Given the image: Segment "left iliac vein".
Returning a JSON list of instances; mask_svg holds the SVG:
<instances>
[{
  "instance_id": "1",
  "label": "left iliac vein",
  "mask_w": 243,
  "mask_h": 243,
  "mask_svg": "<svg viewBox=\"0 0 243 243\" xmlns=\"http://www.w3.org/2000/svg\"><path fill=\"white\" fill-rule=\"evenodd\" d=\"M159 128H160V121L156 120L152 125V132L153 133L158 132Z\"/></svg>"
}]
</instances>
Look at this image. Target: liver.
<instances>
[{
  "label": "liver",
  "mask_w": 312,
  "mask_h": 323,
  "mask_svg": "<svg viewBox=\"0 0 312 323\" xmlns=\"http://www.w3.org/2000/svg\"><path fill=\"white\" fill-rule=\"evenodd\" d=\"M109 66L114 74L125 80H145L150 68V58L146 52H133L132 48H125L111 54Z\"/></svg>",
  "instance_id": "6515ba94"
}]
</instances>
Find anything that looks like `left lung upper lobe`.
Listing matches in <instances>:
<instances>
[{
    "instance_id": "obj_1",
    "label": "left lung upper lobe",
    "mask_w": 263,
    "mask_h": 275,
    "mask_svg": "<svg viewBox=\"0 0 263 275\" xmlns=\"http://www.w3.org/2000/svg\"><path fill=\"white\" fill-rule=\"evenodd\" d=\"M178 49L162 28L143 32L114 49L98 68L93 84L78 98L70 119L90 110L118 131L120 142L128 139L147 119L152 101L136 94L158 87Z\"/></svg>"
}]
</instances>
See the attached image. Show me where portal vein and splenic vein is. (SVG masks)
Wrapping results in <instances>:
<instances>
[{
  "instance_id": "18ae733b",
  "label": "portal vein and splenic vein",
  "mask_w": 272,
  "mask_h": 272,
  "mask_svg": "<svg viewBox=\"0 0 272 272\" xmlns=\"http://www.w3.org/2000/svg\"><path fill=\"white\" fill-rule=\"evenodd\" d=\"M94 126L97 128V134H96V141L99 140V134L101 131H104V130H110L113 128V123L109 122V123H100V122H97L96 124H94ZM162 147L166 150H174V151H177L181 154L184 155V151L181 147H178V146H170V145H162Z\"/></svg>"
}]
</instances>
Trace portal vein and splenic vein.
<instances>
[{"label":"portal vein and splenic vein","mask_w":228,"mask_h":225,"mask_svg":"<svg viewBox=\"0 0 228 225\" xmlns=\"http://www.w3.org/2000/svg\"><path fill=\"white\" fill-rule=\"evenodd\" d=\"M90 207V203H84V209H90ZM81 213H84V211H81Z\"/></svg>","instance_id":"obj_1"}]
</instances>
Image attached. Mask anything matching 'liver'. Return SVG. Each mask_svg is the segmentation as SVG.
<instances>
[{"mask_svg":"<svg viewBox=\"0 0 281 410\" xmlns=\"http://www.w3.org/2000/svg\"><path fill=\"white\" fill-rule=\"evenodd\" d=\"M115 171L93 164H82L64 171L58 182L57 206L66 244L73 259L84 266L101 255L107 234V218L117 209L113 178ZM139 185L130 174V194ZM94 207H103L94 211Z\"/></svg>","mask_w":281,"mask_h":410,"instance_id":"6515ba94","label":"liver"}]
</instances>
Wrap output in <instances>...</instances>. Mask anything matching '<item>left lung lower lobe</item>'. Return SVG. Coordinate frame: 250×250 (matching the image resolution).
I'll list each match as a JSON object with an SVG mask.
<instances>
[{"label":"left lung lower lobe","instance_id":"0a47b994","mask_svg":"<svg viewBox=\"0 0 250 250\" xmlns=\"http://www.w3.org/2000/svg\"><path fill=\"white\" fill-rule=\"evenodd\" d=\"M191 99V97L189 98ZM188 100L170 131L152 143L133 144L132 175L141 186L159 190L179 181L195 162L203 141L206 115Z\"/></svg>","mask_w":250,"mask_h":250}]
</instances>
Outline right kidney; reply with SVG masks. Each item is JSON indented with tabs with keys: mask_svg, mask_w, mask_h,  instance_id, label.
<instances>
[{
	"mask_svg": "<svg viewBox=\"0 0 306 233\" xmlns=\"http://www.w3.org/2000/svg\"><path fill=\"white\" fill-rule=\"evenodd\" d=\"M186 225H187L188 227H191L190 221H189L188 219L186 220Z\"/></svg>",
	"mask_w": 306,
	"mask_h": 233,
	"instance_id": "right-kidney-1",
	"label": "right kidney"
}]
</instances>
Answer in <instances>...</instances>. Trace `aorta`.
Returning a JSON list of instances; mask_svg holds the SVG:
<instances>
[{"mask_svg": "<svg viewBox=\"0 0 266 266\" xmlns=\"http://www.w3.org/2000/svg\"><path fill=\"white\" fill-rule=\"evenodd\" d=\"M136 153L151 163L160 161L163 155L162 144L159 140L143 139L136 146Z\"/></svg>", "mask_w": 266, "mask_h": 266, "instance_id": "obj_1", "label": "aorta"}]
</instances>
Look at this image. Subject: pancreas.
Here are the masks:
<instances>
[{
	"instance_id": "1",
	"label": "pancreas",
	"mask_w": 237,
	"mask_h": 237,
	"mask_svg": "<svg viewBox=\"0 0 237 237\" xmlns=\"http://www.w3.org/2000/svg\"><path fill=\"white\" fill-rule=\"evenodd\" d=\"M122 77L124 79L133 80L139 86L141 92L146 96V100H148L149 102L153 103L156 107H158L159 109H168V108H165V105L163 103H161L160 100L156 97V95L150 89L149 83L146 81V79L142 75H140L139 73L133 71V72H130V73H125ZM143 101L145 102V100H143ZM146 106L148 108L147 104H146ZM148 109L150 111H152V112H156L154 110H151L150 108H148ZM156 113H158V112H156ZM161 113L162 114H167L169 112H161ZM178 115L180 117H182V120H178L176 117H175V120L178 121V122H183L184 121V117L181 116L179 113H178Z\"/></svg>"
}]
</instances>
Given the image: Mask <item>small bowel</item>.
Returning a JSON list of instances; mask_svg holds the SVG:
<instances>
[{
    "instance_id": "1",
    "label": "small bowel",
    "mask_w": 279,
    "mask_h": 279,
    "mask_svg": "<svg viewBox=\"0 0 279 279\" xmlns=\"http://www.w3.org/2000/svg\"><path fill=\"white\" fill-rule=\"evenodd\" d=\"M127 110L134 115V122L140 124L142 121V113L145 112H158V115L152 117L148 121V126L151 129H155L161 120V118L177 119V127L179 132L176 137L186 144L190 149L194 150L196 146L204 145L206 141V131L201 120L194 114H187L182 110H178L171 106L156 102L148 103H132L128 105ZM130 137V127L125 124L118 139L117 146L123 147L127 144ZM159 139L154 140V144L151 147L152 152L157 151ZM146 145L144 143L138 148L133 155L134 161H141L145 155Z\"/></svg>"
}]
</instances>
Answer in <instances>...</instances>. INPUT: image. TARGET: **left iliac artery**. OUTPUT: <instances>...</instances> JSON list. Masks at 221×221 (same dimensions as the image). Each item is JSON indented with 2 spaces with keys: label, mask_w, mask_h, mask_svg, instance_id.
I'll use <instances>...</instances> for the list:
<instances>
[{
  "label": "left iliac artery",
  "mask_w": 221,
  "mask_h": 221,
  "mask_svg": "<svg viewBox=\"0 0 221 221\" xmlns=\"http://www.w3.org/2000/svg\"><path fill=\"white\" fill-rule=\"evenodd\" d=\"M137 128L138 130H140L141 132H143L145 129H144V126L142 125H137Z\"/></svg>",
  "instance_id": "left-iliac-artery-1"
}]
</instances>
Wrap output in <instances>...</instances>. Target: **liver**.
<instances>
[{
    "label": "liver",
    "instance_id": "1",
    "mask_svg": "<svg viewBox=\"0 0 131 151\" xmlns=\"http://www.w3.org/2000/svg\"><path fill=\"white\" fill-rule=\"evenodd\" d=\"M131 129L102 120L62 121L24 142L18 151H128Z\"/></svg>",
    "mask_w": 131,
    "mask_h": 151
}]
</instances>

────────────────────

Exercise instructions. Copy every line above that contains the string "keys". Case matters.

Written solution.
Outline right kidney; reply with SVG masks. Each item is JSON indented with tabs with keys: mask_svg, mask_w, mask_h,  instance_id, label.
Answer in <instances>...</instances>. INPUT: image. TARGET: **left iliac artery**. OUTPUT: <instances>...</instances> JSON list. Masks at 221×221 (same dimensions as the image). Each item is JSON indented with 2 spaces with keys: label, mask_w, mask_h, mask_svg, instance_id.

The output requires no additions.